Monday, May. 21, 1951

Goya a la Kinsey

THIS Is THE HOUR (516 pp.)--Lion Feuchtwanger--Viking ($3.95).

The best historical novelists have held the past as a mirror to the present. In Lion Feuchtwanger's grand historical novels, Power and Success and the Josephus trilogy, the reflection was broad and occasionally profound. Since writing those books, Feuchtwanger has moved from Europe to Southern California, and his mirror has smogged up. The Book-of-the-Month Club presents his latest as a novel about Goya--and the novel is indeed about Goya, as a stud chart is about a bull. About a bull there may not be much more to-say. But about Don Francisco de Goya y Lucientes, the most penetrating portraitist since Rembrandt, the cool politician, the haggling and ruttish peasant, the subtle courtier, the loving father, the most varied Spaniard of his day, there should be more to say.

Author Feuchtwanger spends most of his time jotting down the statistics of Goya's sex life--especially the part of it he spent with the Duchess of Alba. The Alba affair was a minor episode in Goya's career, but it produced two of his most famous-paintings: La Maja Vestida (The Maja Clothed), a reclining portrait of the

Duchess, and La Maja Desnuda (The Nude Maja), a second portrait in the same attitude.
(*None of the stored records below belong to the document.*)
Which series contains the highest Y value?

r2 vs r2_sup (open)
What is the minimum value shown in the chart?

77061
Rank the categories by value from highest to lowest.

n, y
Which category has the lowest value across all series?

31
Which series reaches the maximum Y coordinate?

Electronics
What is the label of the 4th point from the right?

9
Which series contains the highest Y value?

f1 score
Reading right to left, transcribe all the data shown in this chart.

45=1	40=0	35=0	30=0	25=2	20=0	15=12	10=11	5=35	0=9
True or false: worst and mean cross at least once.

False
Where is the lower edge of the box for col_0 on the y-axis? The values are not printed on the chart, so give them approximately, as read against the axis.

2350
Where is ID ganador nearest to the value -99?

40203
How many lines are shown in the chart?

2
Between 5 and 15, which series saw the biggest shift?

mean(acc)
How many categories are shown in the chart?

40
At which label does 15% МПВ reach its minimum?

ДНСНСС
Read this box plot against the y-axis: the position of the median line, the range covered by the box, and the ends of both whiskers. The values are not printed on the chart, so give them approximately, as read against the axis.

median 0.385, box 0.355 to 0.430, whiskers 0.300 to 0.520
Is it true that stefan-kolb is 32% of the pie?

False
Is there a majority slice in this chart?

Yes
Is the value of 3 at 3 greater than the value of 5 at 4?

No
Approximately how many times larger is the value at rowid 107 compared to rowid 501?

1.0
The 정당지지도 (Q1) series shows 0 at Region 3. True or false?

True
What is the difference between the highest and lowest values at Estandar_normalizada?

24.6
This Is the Hour is little more than an expanded anecdote of how these paintings came to be done. "His knees shook," it is recorded on page 10, where Goya and the Duchess meet. "Every hair, every pore of her skin, the thick arched eyebrows, the breasts half exposed under the black lace, aroused in him unbounded desire." Soon to his studio "she came, heavily veiled. They did not speak, not even words of greeting ... He snatched her to him, dragged her down upon the bed."

For the rest of the way, Feuchtwanger follows Goya like a patient Kinsey, occasionally dubs in statistics of other kinds, e.g., "The Escorial had 16 patios, 2,673 windows, 1,940 doors, 1,860 apartments, 86 staircases, 89 fountains, 51 bells . . . 204 statues . . . 1,563 paintings ... the complete skeletons of ten saints and martyrs, 144 skulls, 366 arms and legs, 1,427 fingers and toes." The most depressing statistic of all is the number of the final page: 516.